A escolha do tema da escravatura, com menção direta aos milhares de africanos traficados por Lagos, rompeu com o silêncio institucional que ainda perdura em torno da dimensão violenta dos Descobrimentos. O passado glorificado foi confrontado com o seu custo humano. E, nesse gesto, o discurso tornou-se simultaneamente incómodo e necessário.
A receção mediática revelou o seu impacto: enquanto uns aplaudiram a coragem e a densidade moral da intervenção, outros acusaram-na de “politizar” o feriado nacional. É uma crítica reveladora.

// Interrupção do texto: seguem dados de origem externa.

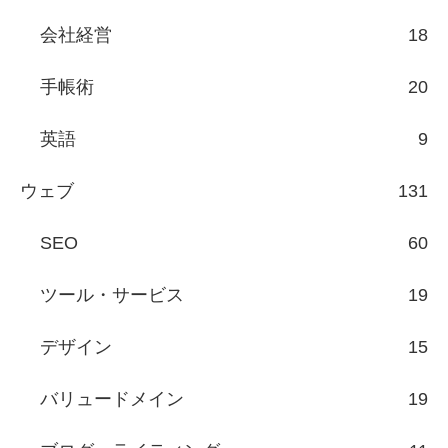
会社経営
18
手帳術
20
英語
9
ウェブ
131
SEO
60
ツール・サービス
19
デザイン
15
バリュードメイン
19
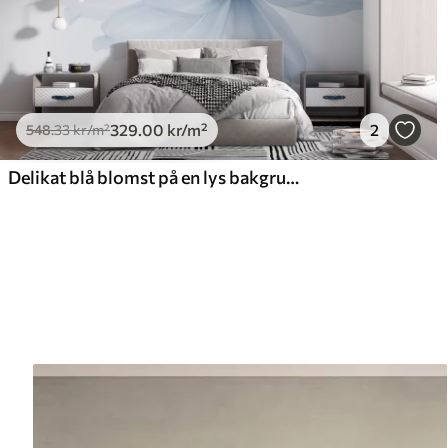
329
.00
kr
/m²
2
548
.33
kr
/m²
Delikat blå blomst på en lys bakgrunn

Quando falar de escravatura, racismo ou do exercício irresponsável do poder é visto como intrusivo, isso diz mais sobre o desconforto da sociedade com a sua própria imagem do que sobre o discurso em si.
No campo político, o Presidente da República respondeu, num gesto de rara sintonia, com uma mensagem que ecoou a da escritora, destacando também a ausência de “sangue puro” e a necessidade de inclusão. Mas já nos partidos, as reações oscilaram entre o elogio contido e o silêncio estratégico. Talvez porque, em tempos de populismo e simplificação, discursos com densidade reflexiva são comunicacionalmente vistos como difíceis de capitalizar.
Lídia Jorge fez o que se espera de uma voz intelectual: não confortar, mas desafiar. Num país onde a comunicação política tende ao soundbite e à vacuidade, o seu discurso foi um ato contra o ruído, uma defesa da palavra com sentido, da história com memória.